Required task -
Could you present everything from the start of the rows down to the line containing "[586, 1046, 616, 1057] StreetName: Blvd.", inclusive, as a Markdown table with the columns No. and Line, numbering each line and leaving out blank ones?

Part of a data file
::::::::

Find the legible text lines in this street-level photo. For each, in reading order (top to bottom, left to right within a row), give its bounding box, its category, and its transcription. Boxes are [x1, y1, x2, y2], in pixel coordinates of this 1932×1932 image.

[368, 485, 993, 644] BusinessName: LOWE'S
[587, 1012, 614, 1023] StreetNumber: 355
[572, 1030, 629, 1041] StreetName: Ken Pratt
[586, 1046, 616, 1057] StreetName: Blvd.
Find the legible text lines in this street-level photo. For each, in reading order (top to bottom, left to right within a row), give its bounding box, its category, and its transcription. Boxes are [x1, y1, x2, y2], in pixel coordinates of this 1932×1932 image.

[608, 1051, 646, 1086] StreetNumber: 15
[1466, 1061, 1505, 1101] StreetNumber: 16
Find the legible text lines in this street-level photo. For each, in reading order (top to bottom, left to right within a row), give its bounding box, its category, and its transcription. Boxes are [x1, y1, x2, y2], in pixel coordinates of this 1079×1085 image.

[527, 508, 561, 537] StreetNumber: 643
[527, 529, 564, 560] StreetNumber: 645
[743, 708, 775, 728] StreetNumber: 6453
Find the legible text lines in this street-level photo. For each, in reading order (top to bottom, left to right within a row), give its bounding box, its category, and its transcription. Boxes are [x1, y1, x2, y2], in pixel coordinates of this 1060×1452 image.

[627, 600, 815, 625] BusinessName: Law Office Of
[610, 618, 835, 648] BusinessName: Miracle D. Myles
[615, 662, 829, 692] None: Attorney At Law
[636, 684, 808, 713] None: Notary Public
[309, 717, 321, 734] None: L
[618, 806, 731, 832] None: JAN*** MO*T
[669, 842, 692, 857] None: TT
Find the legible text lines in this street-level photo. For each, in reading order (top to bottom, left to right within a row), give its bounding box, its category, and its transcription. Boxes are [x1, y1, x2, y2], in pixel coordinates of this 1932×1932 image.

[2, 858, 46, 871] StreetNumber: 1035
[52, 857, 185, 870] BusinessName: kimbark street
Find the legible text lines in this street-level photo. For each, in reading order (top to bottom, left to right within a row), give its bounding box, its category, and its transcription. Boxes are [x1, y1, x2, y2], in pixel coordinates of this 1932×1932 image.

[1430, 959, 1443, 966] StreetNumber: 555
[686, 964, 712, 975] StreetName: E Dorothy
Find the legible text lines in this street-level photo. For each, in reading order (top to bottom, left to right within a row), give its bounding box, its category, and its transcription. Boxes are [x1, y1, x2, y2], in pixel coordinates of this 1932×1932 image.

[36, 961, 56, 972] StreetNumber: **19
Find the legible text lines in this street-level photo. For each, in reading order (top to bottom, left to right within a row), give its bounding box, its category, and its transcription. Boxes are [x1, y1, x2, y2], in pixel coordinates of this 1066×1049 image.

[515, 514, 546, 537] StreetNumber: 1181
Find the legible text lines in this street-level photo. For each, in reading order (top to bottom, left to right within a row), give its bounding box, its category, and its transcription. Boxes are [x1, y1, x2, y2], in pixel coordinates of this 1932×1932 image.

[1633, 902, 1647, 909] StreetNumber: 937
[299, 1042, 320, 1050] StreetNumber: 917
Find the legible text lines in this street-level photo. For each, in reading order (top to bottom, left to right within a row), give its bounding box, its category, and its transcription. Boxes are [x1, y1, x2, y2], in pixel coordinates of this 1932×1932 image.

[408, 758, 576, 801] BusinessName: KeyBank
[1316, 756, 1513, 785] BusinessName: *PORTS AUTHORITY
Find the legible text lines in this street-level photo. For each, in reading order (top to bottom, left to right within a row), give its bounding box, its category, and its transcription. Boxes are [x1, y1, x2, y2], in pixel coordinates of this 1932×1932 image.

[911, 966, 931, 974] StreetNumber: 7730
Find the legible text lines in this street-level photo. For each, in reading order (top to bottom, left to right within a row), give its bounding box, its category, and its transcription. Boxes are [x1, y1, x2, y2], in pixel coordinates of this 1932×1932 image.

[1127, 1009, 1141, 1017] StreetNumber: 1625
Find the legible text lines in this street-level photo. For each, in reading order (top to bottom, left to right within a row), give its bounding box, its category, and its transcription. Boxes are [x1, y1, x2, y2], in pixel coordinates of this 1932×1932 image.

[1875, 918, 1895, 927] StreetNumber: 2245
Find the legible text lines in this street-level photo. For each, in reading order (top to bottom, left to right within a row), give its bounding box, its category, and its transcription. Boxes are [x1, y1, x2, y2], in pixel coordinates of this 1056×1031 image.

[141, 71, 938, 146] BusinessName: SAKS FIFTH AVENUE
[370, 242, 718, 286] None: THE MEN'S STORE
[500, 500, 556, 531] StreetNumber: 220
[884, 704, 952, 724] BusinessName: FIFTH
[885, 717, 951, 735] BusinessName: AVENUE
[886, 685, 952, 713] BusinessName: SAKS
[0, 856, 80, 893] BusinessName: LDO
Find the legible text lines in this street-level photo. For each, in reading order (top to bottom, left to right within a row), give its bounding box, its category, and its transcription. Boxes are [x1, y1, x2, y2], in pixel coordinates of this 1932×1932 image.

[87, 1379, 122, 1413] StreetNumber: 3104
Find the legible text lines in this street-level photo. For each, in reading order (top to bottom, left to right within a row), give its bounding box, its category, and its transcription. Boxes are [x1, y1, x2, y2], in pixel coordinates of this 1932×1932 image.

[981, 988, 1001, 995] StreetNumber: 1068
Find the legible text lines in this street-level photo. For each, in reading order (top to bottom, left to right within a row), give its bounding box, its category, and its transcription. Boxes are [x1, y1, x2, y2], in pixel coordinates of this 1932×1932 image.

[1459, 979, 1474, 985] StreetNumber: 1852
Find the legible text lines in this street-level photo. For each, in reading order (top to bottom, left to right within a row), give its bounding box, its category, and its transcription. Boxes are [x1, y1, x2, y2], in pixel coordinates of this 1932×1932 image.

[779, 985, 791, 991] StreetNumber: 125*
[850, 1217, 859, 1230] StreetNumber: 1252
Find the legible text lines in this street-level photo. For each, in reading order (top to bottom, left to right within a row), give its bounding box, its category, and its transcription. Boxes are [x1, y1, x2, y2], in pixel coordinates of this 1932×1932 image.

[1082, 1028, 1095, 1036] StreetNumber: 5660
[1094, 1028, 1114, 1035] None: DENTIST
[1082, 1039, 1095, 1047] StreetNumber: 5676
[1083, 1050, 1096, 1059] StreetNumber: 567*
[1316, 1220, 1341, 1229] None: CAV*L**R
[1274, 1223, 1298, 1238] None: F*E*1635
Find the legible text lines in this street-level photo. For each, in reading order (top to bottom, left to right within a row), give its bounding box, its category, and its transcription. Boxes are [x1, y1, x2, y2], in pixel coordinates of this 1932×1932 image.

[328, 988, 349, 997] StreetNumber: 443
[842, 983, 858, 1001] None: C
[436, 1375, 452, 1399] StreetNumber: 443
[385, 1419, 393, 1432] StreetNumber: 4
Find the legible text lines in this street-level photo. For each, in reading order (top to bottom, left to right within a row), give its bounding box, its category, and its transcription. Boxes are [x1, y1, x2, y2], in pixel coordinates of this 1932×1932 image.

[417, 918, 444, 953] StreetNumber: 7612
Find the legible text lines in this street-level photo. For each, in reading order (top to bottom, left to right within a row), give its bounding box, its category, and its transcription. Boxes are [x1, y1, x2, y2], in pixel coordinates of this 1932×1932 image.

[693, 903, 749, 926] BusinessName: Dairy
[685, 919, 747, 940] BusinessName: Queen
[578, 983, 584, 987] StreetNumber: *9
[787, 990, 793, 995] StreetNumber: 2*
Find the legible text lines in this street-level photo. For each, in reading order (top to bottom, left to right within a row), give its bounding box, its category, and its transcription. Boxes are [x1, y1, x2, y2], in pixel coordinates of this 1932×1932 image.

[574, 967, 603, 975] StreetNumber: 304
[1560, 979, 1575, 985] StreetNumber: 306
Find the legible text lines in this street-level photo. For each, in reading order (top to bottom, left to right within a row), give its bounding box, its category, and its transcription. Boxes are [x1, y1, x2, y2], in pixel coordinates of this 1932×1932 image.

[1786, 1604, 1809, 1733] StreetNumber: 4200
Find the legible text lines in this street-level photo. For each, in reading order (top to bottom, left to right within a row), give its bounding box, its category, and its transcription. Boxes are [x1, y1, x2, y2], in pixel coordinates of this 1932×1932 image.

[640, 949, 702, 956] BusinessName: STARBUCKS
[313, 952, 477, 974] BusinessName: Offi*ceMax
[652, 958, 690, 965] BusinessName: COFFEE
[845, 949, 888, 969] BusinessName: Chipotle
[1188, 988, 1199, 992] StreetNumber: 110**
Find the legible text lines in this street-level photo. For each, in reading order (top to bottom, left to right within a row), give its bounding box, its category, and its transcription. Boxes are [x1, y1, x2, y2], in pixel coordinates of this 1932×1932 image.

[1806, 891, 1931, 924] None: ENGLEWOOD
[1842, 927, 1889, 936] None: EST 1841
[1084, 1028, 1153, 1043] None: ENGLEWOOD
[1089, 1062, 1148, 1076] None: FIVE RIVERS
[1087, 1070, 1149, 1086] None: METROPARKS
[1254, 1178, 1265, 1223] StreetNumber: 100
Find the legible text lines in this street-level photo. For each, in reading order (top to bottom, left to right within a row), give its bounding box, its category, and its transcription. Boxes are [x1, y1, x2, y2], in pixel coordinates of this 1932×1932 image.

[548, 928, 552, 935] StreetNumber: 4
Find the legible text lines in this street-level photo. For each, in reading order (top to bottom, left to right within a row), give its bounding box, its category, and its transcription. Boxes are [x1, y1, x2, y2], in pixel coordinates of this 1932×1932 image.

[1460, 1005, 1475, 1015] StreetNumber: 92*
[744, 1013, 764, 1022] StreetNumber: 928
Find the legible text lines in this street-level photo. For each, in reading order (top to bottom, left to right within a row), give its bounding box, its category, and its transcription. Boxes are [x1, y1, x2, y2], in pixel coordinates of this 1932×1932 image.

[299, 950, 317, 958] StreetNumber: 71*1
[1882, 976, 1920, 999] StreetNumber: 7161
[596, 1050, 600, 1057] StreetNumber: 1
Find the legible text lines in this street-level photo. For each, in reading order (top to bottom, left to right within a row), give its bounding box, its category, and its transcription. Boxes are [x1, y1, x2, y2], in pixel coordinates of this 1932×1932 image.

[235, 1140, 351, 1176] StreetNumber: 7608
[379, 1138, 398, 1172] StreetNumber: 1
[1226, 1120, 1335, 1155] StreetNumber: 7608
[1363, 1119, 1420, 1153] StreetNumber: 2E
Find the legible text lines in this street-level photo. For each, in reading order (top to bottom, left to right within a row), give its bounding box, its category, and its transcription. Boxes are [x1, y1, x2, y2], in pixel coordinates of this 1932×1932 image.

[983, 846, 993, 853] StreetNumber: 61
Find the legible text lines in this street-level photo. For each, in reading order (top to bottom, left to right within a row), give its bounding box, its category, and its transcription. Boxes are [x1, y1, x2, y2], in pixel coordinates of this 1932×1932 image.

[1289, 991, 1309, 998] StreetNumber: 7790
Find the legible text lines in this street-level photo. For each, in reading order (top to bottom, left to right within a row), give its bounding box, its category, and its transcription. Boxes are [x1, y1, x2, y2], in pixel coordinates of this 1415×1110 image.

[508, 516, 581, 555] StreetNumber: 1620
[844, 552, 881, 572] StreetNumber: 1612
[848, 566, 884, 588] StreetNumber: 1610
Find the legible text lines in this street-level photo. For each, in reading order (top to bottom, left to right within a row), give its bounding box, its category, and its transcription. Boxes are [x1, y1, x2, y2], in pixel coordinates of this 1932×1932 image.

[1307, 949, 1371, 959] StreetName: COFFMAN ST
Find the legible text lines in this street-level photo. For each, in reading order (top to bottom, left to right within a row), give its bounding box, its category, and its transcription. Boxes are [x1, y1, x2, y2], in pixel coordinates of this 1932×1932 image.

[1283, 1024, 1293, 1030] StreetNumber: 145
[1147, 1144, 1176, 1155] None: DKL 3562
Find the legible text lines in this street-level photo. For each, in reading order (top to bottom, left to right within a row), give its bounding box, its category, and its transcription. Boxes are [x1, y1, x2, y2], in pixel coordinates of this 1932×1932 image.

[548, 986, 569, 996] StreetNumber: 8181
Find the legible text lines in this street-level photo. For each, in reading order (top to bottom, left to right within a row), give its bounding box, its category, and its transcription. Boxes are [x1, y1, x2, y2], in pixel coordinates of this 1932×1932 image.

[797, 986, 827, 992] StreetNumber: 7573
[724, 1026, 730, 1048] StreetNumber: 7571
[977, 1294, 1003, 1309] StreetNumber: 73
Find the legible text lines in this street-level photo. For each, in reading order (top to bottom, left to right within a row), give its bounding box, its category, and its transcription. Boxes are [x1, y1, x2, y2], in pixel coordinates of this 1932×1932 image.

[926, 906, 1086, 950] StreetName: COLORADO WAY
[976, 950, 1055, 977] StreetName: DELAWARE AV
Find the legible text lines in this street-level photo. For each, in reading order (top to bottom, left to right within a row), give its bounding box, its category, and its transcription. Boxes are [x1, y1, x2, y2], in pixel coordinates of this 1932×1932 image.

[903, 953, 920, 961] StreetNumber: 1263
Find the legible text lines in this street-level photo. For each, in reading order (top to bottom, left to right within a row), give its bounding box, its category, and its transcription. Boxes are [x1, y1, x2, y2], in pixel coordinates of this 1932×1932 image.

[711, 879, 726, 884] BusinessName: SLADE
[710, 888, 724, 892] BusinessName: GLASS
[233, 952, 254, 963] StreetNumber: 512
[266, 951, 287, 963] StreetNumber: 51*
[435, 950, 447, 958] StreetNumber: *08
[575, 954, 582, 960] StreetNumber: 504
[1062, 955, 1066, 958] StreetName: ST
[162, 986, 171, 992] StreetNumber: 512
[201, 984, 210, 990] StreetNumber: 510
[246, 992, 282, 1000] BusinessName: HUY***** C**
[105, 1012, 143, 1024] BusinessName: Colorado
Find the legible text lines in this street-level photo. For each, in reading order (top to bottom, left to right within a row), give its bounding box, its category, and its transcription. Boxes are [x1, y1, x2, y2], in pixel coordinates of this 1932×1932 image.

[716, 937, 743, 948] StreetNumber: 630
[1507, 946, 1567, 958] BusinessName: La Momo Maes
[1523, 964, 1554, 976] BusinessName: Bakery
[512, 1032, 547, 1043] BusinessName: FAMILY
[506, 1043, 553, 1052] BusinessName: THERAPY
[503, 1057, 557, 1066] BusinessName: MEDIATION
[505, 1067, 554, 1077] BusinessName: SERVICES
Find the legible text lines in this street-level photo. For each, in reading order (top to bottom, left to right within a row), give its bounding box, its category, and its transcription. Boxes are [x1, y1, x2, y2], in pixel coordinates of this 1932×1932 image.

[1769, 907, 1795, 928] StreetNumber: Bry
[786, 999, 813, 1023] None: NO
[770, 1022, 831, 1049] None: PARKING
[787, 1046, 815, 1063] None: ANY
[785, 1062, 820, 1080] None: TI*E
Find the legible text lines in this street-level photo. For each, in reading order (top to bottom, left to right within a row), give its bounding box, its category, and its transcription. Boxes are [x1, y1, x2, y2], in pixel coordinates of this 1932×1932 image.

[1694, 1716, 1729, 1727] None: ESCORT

::::::::

Full output -
| No. | Line |
|---|---|
| 1 | Find the legible text lines in this street-level photo. For each, in reading order (top to bottom, left to right within a row), give its bounding box, its category, and its transcription. Boxes are [x1, y1, x2, y2], in pixel coordinates of this 1932×1932 image. |
| 2 | [368, 485, 993, 644] BusinessName: LOWE'S |
| 3 | [587, 1012, 614, 1023] StreetNumber: 355 |
| 4 | [572, 1030, 629, 1041] StreetName: Ken Pratt |
| 5 | [586, 1046, 616, 1057] StreetName: Blvd. |